Excerto da página:
Acórdão do Tribunal da Relação do Porto
Processo:
1205/16.8T8AMT-B.P2
Nº Convencional: JTRP000
Relator: MENDES COELHO
Descritores: QUALIFICAÇÃO DA INSOLVÊNCIA COMO CULPOSA
INDEMNIZAÇÃO
Nº do Documento: RP202005111205/16.8T8AMT-B.P2
Data do Acordão: 05/11/2020
Votação: UNANIMIDADE
Texto Integral: S
Privacidade: 1
Meio Processual: APELAÇÃO
Decisão: CONFIRMADA
Indicações Eventuais: 5ª SECÇÃO
Área Temática: .
Sumário: I – A quantia indemnizatória decorrente de responsabilização pessoal dos afectados pela qualificação da insolvência como culposa, fixada ao abrigo do disposto no art. 189º nº2 e) do CIRE, tem como beneficiários, como ali se prevê, os credores cujos créditos ficaram por pagar na insolvência, sem qualquer distinção entre tais credores ou categorias dos respectivos créditos;
II – Sendo explicitamente destinatários de tal indemnização aqueles credores e naqueles termos e não sendo tal indemnização integrante da massa insolvente, devem todos aqueles credores, em sede de critério para a distribuição da respectiva quantia, ser considerados como comuns e entre eles ser feito o respectivo rateio.
Reclamações:
Decisão Texto Integral: Processo nº1205/16.8T8AMT-B.P2
(Comarca de Porto Este – Juízo do Comércio de Amarante – Juiz 2)

Enunciado: Continue o acórdão do Tribunal da Relação do Porto sobre a qualificação da insolvência como culposa, a partir da última frase apresentada.

Material fornecido:
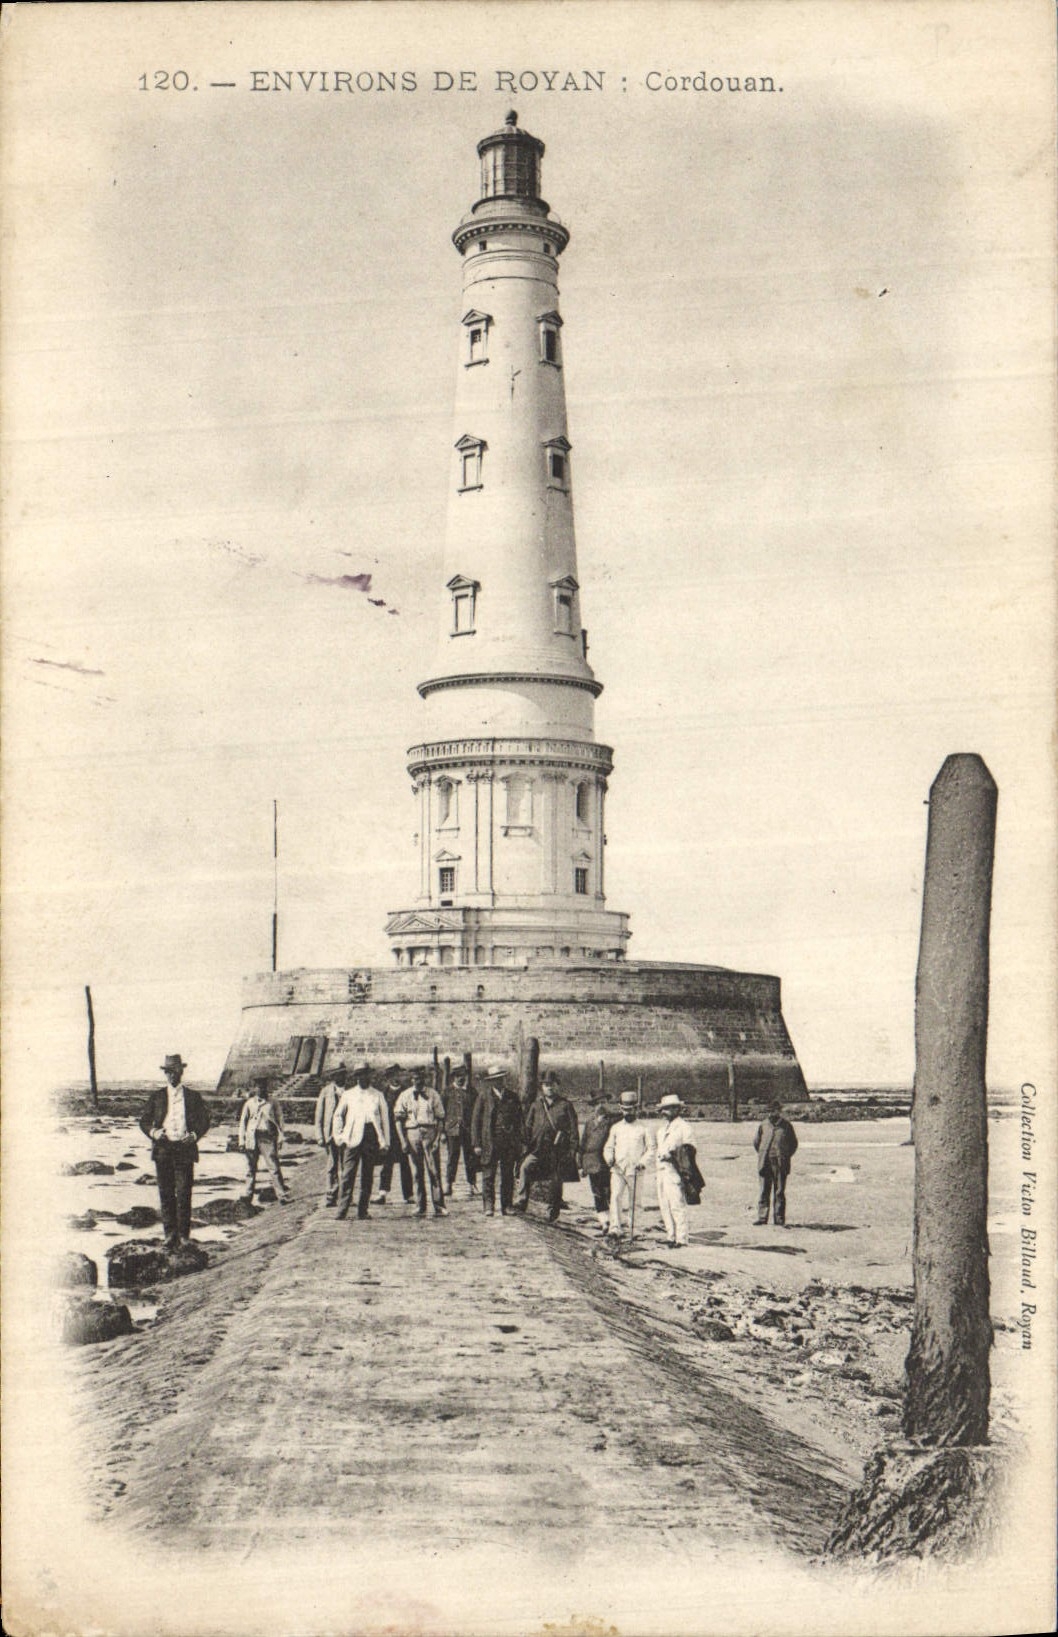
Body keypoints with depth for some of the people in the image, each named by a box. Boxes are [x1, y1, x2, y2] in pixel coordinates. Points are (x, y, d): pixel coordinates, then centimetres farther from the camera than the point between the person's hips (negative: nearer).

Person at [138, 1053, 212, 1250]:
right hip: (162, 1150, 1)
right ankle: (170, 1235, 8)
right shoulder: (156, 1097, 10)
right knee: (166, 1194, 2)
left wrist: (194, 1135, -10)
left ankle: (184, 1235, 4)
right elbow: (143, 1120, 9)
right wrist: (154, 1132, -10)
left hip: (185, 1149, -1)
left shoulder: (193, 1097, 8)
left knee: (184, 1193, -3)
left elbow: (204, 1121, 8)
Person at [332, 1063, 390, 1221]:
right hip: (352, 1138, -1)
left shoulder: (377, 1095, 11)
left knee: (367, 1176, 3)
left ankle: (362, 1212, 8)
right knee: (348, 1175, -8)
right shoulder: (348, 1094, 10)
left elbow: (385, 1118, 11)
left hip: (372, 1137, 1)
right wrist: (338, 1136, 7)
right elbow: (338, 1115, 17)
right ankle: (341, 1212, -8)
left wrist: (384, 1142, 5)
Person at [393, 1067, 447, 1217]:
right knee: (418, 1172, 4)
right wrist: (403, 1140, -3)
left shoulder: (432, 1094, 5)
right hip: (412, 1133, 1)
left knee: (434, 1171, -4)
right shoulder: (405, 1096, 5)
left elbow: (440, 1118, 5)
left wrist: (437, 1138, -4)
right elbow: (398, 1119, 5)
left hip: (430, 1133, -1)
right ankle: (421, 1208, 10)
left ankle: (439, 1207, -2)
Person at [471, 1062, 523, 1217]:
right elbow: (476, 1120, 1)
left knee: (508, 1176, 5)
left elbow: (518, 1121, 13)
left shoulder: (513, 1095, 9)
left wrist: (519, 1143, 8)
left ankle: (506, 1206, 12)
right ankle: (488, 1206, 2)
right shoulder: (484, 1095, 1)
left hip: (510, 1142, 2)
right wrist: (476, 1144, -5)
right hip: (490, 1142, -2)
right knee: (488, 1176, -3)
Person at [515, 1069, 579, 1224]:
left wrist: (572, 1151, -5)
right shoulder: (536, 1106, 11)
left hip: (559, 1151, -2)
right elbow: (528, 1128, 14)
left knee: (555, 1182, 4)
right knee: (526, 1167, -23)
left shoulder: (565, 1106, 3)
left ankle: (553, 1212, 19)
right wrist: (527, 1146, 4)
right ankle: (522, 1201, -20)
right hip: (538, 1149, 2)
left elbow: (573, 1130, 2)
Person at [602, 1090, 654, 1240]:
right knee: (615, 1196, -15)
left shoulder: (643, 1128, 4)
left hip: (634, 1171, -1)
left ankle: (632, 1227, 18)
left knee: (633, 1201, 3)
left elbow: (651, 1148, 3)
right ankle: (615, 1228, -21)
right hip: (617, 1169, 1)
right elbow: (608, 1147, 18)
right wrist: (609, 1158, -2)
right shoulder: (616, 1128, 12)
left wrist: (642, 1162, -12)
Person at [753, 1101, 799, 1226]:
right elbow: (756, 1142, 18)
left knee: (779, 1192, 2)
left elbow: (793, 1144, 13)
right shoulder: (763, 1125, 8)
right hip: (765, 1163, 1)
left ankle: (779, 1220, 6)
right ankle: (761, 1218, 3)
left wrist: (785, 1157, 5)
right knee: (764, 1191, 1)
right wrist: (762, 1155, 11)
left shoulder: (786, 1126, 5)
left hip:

Resolução:
Relator: António Mendes Coelho
1º Adjunto: Joaquim Moura
2º Adjunto: Ana Paula Amorim

Acordam no Tribunal da Relação do Porto:

I Relatório

No âmbito do processo em que foi declarada a insolvência de “B…, S.A.”, teve lugar incidente de qualificação de insolvência em sede do qual foi, em 28/5/2018, proferida sentença em que se decidiu qualificar tal insolvência como culposa e, na sequência de tal qualificação e com base no disposto no art. 189º nº2 e) do CIRE, condenar C… e D…, membros do conselho de administração daquela sociedade, a indemnizar os credores da devedora declarada insolvente no montante de 50.000,00 euros.
Tal incidente foi declarado aberto por despacho proferido em 24/5/2017 e seguiu o seu curso até à sua decisão final, sendo que porém, por decisão de 15/11/2017, foi encerrado o processo de insolvência por insuficiência da massa ao abrigo do disposto no art. 230º nº1 d) do CIRE.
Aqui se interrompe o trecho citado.